The 2027 timeline for commercial availability aligns with Anthropic's broader infrastructure strategy. The company's Google TPU deal doesn't deliver full capacity until 2027, suggesting Anthropic is planning its chip portfolio years in advance. By the time Fractile's chips are ready, the inference market will likely be far larger and more competitive than it is today, but the company's technology addresses a real bottleneck that Nvidia itself has acknowledged by acquiring Groq.
Fractile's approach of building its own software stack alongside the hardware is also significant. Specialized chips only succeed if developers can easily program them.
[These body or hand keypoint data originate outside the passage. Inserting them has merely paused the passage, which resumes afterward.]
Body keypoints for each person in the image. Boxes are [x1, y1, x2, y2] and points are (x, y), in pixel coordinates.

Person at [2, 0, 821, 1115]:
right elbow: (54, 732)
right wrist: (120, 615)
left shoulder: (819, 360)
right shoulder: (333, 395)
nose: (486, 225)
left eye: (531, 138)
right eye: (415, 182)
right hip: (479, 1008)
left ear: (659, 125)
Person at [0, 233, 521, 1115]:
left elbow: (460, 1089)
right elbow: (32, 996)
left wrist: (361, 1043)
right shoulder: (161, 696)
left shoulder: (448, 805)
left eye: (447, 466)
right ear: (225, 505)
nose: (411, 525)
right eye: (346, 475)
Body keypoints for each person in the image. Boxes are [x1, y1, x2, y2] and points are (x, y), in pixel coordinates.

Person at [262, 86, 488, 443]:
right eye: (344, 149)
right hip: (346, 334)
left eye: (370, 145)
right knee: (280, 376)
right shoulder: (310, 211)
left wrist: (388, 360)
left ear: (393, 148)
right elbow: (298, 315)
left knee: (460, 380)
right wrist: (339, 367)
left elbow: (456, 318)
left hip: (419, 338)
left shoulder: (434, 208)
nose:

By developing software tools in parallel, Fractile is trying to avoid the adoption barriers that have limited some previous AI chip startups.
The inference chip market is no longer a niche. As AI models become commoditized and competition intensifies on cost-per-token, companies like Anthropic are hedging their bets across multiple hardware vendors. Fractile's talks with Anthropic suggest that even unproven startups with compelling technology can attract serious interest from AI leaders, provided they solve a genuine problem in the inference pipeline.